-- MATERIAL FOR THE TASK follows --
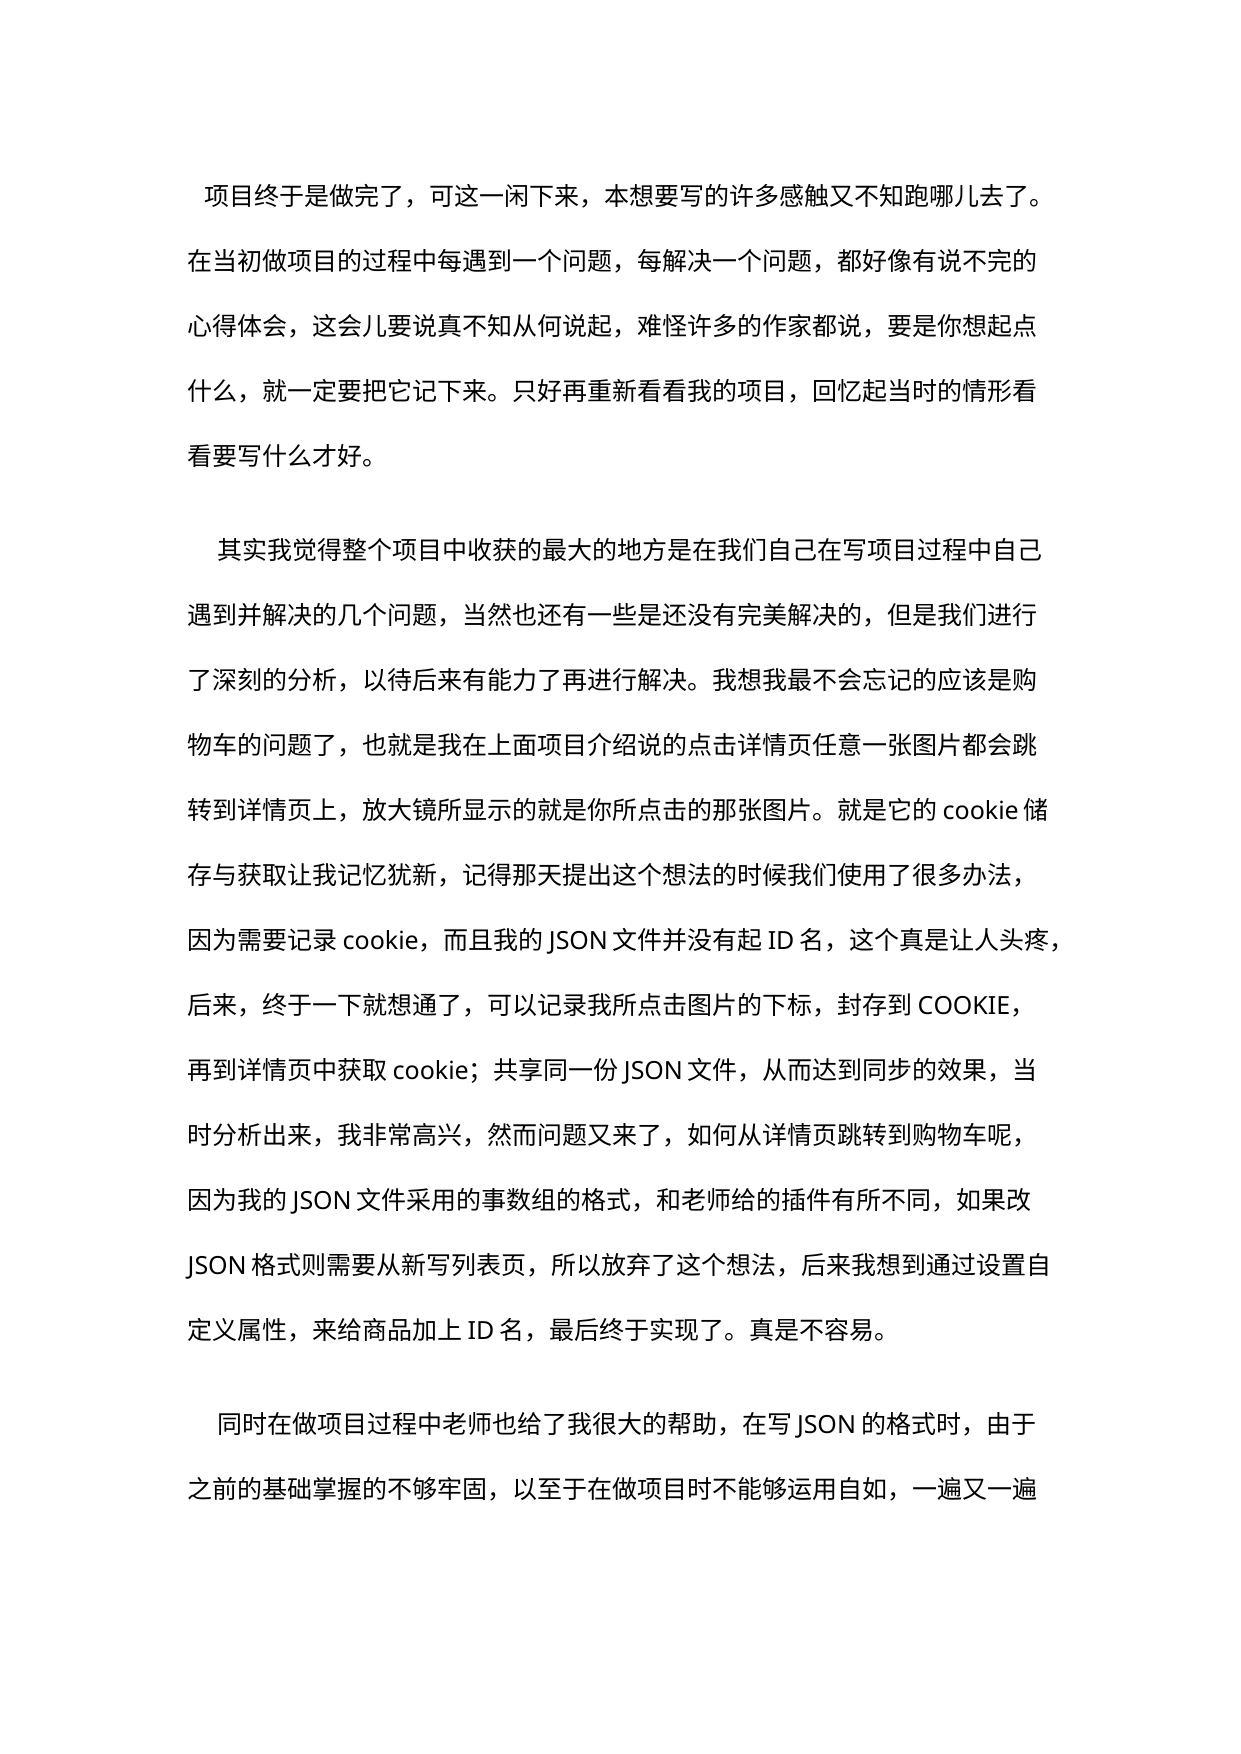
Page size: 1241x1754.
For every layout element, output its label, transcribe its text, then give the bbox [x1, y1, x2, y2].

text 其实我觉得整个项目中收获的最大的地方是在我们自己在写项目过程中自己遇到并解决的几个问题，当然也还有一些是还没有完美解决的，但是我们进行了深刻的分析，以待后来有能力了再进行解决。我想我最不会忘记的应该是购物车的问题了，也就是我在上面项目介绍说的点击详情页任意一张图片都会跳转到详情页上，放大镜所显示的就是你所点击的那张图片。就是它的cookie储存与获取让我记忆犹新，记得那天提出这个想法的时候我们使用了很多办法，因为需要记录cookie，而且我的JSON文件并没有起ID名，这个真是让人头疼，后来，终于一下就想通了，可以记录我所点击图片的下标，封存到COOKIE，再到详情页中获取cookie；共享同一份JSON文件，从而达到同步的效果，当时分析出来，我非常高兴，然而问题又来了，如何从详情页跳转到购物车呢，因为我的JSON文件采用的事数组的格式，和老师给的插件有所不同，如果改JSON格式则需要从新写列表页，所以放弃了这个想法，后来我想到通过设置自定义属性，来给商品加上ID名，最后终于实现了。真是不容易。 [187, 516, 1053, 1361]
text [187, 1390, 1053, 1520]
text 项目终于是做完了，可这一闲下来，本想要写的许多感触又不知跑哪儿去了。在当初做项目的过程中每遇到一个问题，每解决一个问题，都好像有说不完的心得体会，这会儿要说真不知从何说起，难怪许多的作家都说，要是你想起点什么，就一定要把它记下来。只好再重新看看我的项目，回忆起当时的情形看看要写什么才好。 [187, 162, 1053, 487]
-- MATERIAL FOR THE TASK concluded --
**ASSIGNED TASK**
All entries, top to bottom, should be retyped exactly; the pictures should not be.

**RESULT**
Page size: 1241x1754.
For every layout element, output its label, transcribe its text, then give the bbox [x1, y1, x2, y2].

text 其实我觉得整个项目中收获的最大的地方是在我们自己在写项目过程中自己遇到并解决的几个问题，当然也还有一些是还没有完美解决的，但是我们进行了深刻的分析，以待后来有能力了再进行解决。我想我最不会忘记的应该是购物车的问题了，也就是我在上面项目介绍说的点击详情页任意一张图片都会跳转到详情页上，放大镜所显示的就是你所点击的那张图片。就是它的cookie储存与获取让我记忆犹新，记得那天提出这个想法的时候我们使用了很多办法，因为需要记录cookie，而且我的JSON文件并没有起ID名，这个真是让人头疼，后来，终于一下就想通了，可以记录我所点击图片的下标，封存到COOKIE，再到详情页中获取cookie；共享同一份JSON文件，从而达到同步的效果，当时分析出来，我非常高兴，然而问题又来了，如何从详情页跳转到购物车呢，因为我的JSON文件采用的事数组的格式，和老师给的插件有所不同，如果改JSON格式则需要从新写列表页，所以放弃了这个想法，后来我想到通过设置自定义属性，来给商品加上ID名，最后终于实现了。真是不容易。 [187, 516, 1053, 1361]
text [187, 1390, 1053, 1520]
text 项目终于是做完了，可这一闲下来，本想要写的许多感触又不知跑哪儿去了。在当初做项目的过程中每遇到一个问题，每解决一个问题，都好像有说不完的心得体会，这会儿要说真不知从何说起，难怪许多的作家都说，要是你想起点什么，就一定要把它记下来。只好再重新看看我的项目，回忆起当时的情形看看要写什么才好。 [187, 162, 1053, 487]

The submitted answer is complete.